Chart comprehension data:
+===+
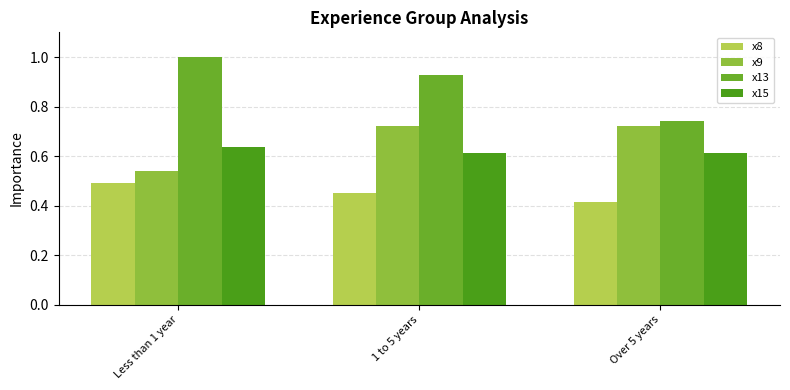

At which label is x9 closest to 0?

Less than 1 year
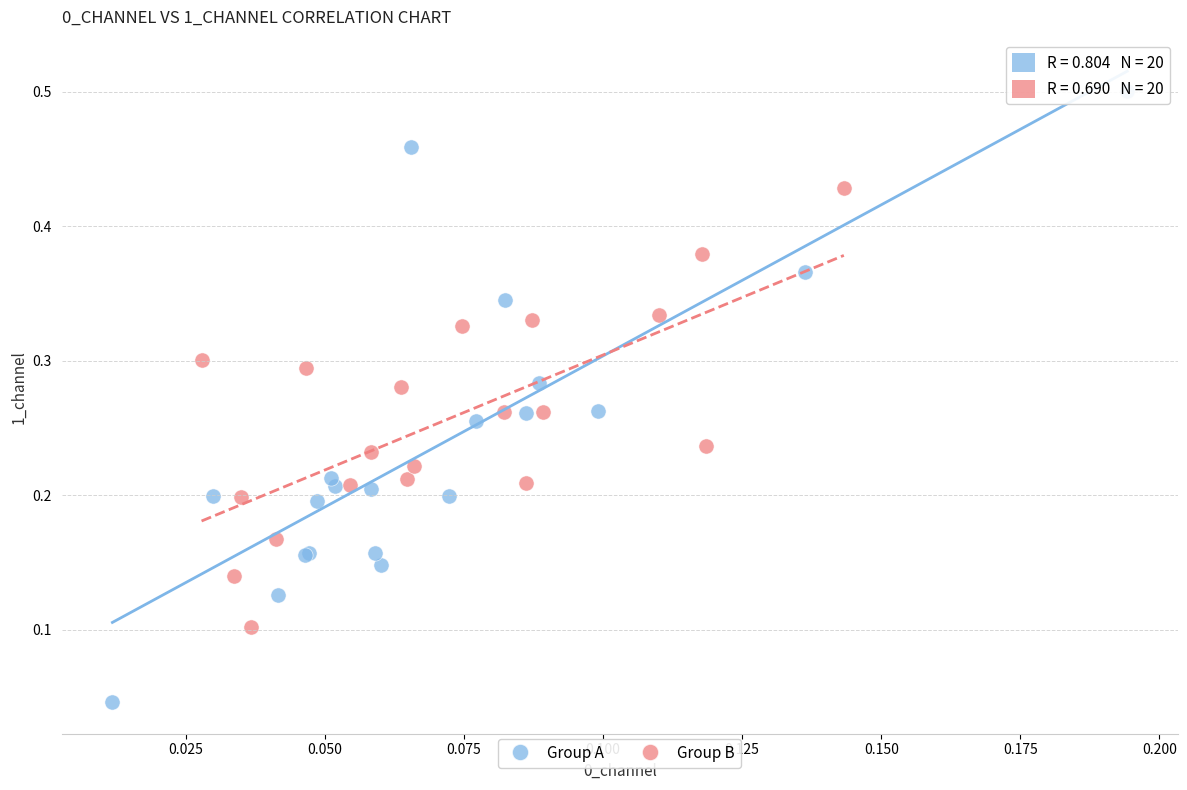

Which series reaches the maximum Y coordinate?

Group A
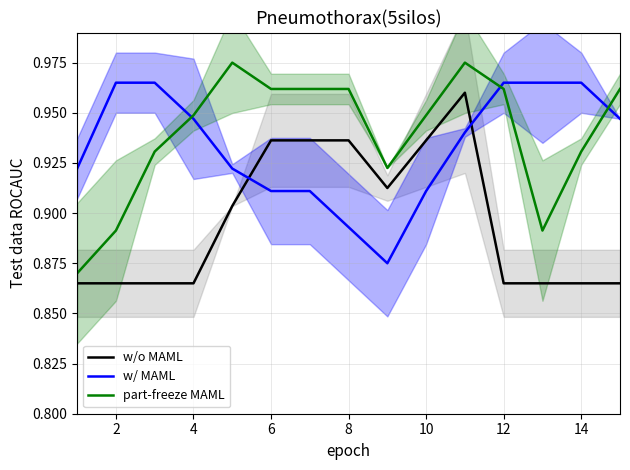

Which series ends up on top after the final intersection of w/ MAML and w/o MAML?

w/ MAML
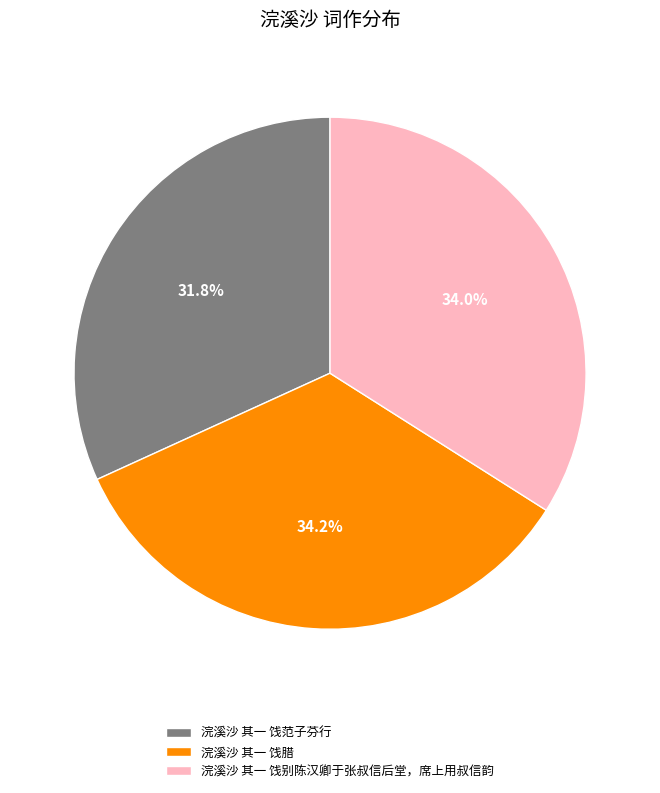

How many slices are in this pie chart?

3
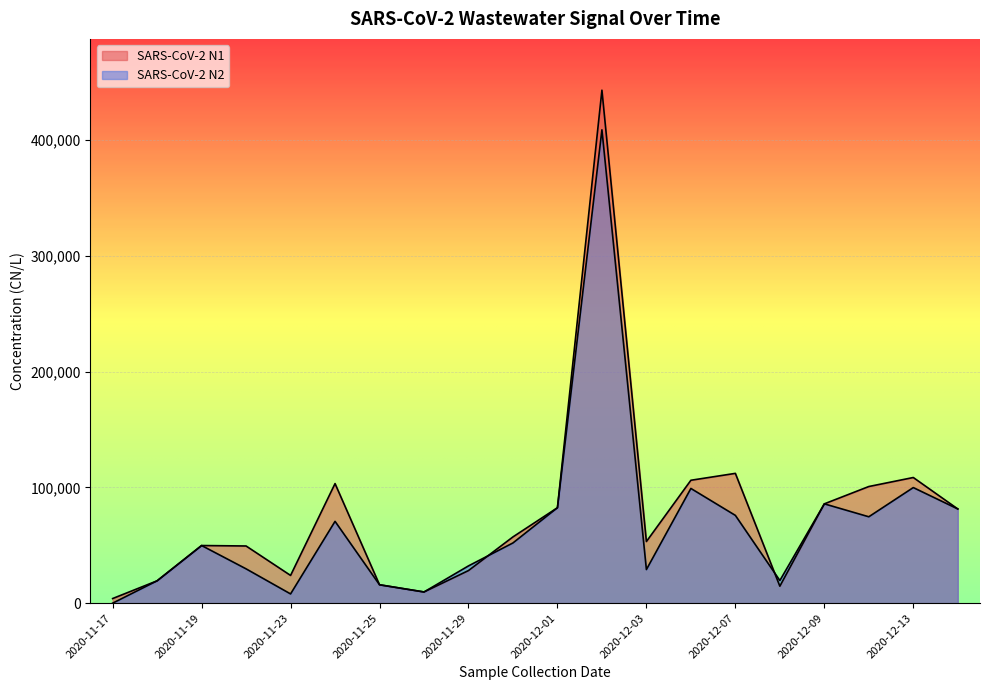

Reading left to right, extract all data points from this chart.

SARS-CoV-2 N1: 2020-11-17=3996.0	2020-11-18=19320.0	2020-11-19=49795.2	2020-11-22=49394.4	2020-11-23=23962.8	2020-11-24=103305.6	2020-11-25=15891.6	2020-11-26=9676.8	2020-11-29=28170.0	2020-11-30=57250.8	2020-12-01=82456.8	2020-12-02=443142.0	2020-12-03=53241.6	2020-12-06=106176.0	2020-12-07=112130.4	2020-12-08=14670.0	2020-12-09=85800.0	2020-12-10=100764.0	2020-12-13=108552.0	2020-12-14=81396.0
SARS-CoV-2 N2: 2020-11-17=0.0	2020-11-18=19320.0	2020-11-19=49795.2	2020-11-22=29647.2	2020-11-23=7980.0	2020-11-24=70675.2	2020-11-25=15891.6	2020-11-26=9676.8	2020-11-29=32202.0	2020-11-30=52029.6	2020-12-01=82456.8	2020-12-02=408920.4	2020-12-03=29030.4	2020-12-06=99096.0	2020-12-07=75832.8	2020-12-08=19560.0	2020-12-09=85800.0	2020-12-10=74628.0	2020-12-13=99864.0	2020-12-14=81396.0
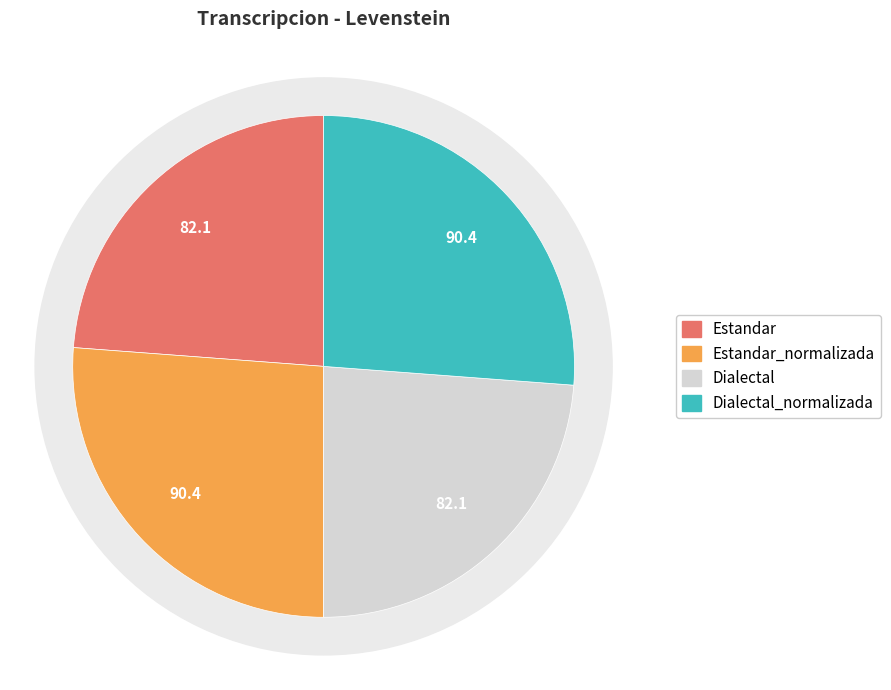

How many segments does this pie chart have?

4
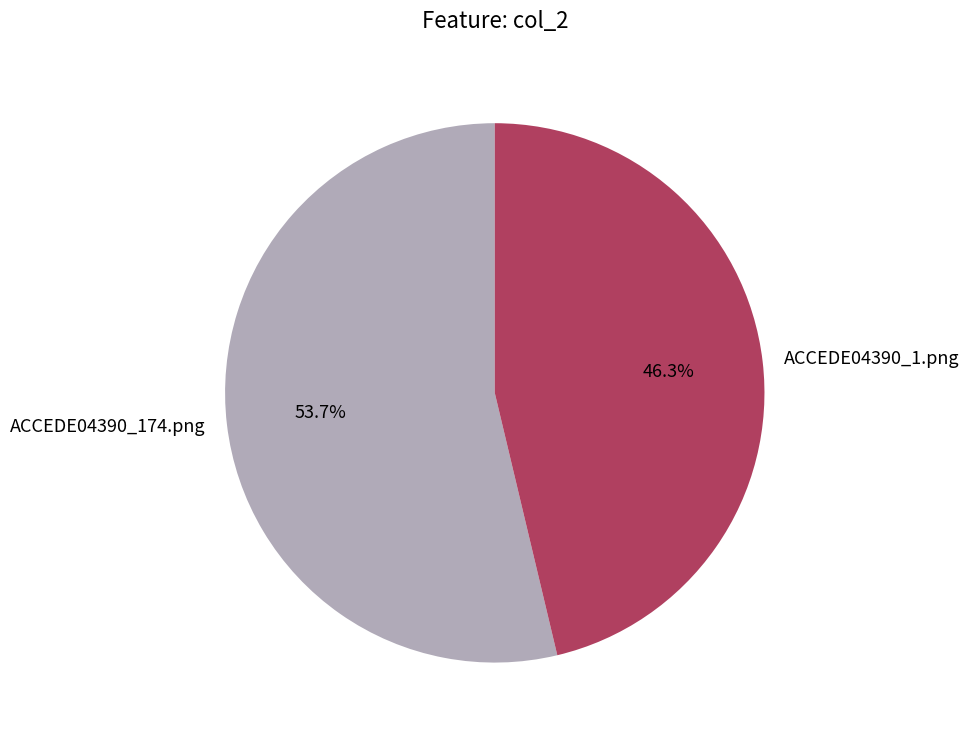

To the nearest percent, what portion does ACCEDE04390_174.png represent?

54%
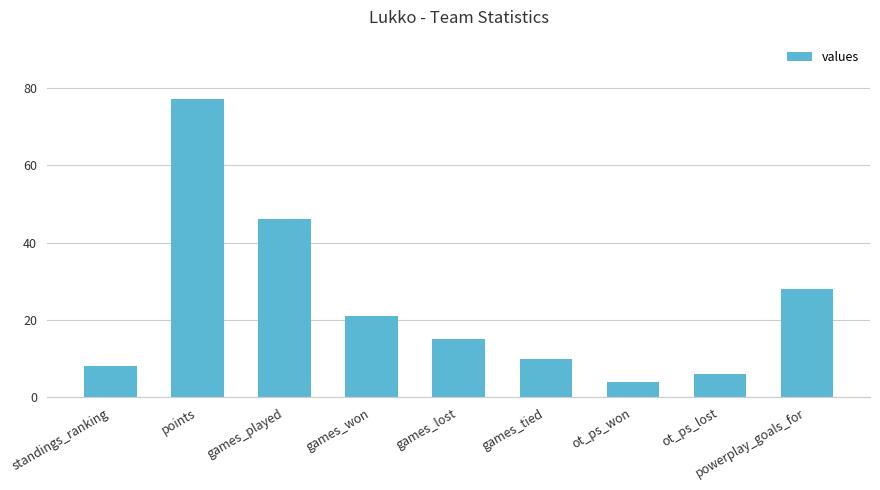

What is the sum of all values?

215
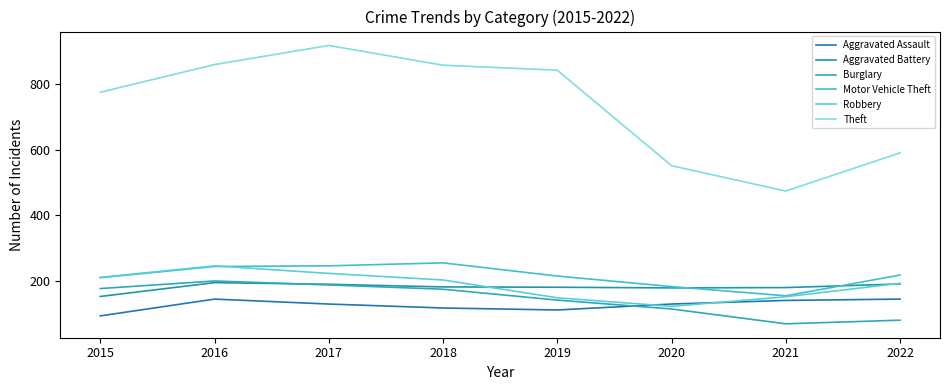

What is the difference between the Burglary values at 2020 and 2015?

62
+===+
> [About this task]:
Please rewrite every line of the listing above as a numbered list, skipping blank lines and leaving out the picture lines.

> [Finished exercise]:
1. At which label is x9 closest to 0?
2. Less than 1 year
3. Which series reaches the maximum Y coordinate?
4. Group A
5. Which series ends up on top after the final intersection of w/ MAML and w/o MAML?
6. w/ MAML
7. How many slices are in this pie chart?
8. 3
9. Reading left to right, extract all data points from this chart.
10. SARS-CoV-2 N1: 2020-11-17=3996.0	2020-11-18=19320.0	2020-11-19=49795.2	2020-11-22=49394.4	2020-11-23=23962.8	2020-11-24=103305.6	2020-11-25=15891.6	2020-11-26=9676.8	2020-11-29=28170.0	2020-11-30=57250.8	2020-12-01=82456.8	2020-12-02=443142.0	2020-12-03=53241.6	2020-12-06=106176.0	2020-12-07=112130.4	2020-12-08=14670.0	2020-12-09=85800.0	2020-12-10=100764.0	2020-12-13=108552.0	2020-12-14=81396.0
11. SARS-CoV-2 N2: 2020-11-17=0.0	2020-11-18=19320.0	2020-11-19=49795.2	2020-11-22=29647.2	2020-11-23=7980.0	2020-11-24=70675.2	2020-11-25=15891.6	2020-11-26=9676.8	2020-11-29=32202.0	2020-11-30=52029.6	2020-12-01=82456.8	2020-12-02=408920.4	2020-12-03=29030.4	2020-12-06=99096.0	2020-12-07=75832.8	2020-12-08=19560.0	2020-12-09=85800.0	2020-12-10=74628.0	2020-12-13=99864.0	2020-12-14=81396.0
12. How many segments does this pie chart have?
13. 4
14. To the nearest percent, what portion does ACCEDE04390_174.png represent?
15. 54%
16. What is the sum of all values?
17. 215
18. What is the difference between the Burglary values at 2020 and 2015?
19. 62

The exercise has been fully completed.